Nonetheless, G20 is the result of the changing nature of international politics which attempts to transform the agenda and structure of international institutions. It carries forward as an emerging resilient and inclusive international system to global challenges. G20 can broaden its outlook in making an inclusive system of vulnerable and poorer countries.
Then, another dimension of multilateral cooperation is the construction of a common security architecture. The Association of Southeast Nations (Asean) multilateralism has demonstrated how to negotiate into building successful collective peace in the Indo-Pacific region, thereby, attracting several regional security groupings with Asean-centrality as in Asean Regional Forum, East Asia Summit, Asean Defence Ministers Meeting Plus, Shangri-La Dialogue, and Shanghai Cooperation Organisation. The Shangri-La Dialogue presents opportunities for major and small powers to express their competing visions for the future of Asian security. The Singaporean, American, Japanese, Chinese, and Indian visions of regional security architecture are discussed at the Dialogue hosted by the non-governmental International Institute for Strategic Studies (IISS) in Singapore. The critical aspect of the Dialogue is that security visions led by the US and China pit against each other. Their visions hinge on the territorial disputes in the South and East China Seas. The US and Japan promote a free and open Indo-Pacific, while China is protective of its stands in the two Seas which hold the key to its regional security architecture. It is worthwhile to watch if these competing visions can reorient themselves and balance the power rivalries for Asian security.
Singapore, on the other hand, projects the security perspective devoid of the ‘zero-sum’ game. The formation of AUKUS security framework has Asean States worried about the increasing rivalry between the US and China in the Indo-Pacific region. It deviates from the Asean-centrality as the paramount regional security feature.
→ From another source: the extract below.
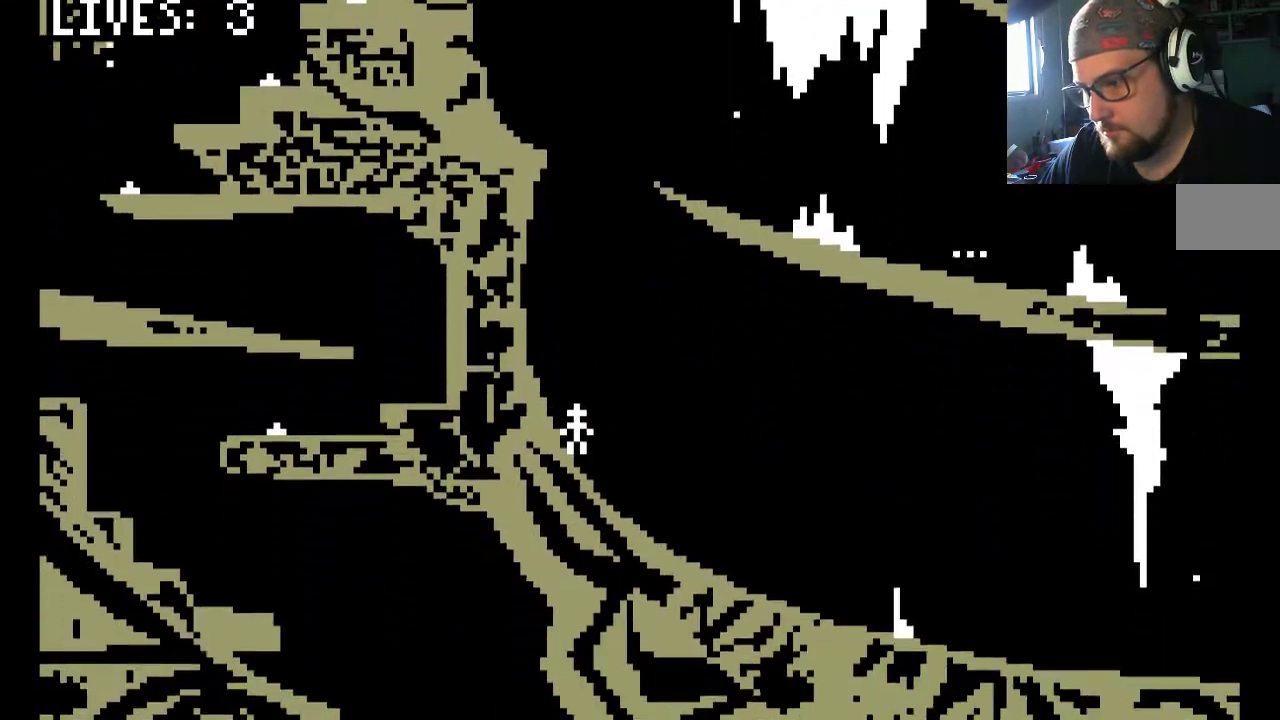
{"buttons": ["DPAD_RIGHT"], "left_stick": "center", "right_stick": "center", "events": [[150, "DPAD_RIGHT", "down"]]}
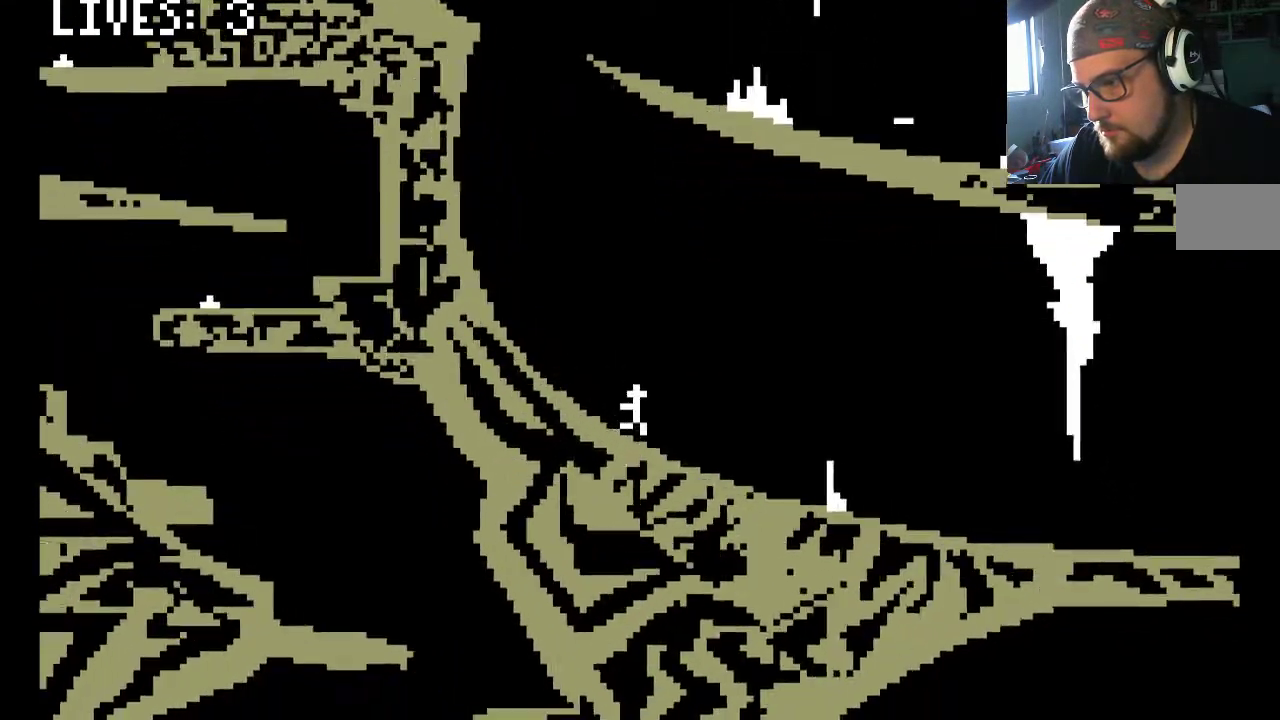
{"buttons": ["CROSS", "DPAD_RIGHT"], "left_stick": "center", "right_stick": "center", "events": [[217, "CROSS", "down"]]}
In 2019, former German chancellor Angela Merkel forcefully argued at the World Economic Forum in Davos for a greater commitment to multilateralism, the absence of which will end in ‘misery’. She appealed for the reformation of multilateral institutions and the removal of ‘disturbances’ and ‘insecurities’ that exist in these institutions resulting in the declined global economic growth. It is, thus, quintessential for these multilateral forums to proactively complete their tasks before separate sets of challenges to the global economy and security begin to emerge.
This article is authored by Mehdi Hussain, doctoral candidate, Centre for South Asian Studies, Jawaharlal Nehru University, New Delhi.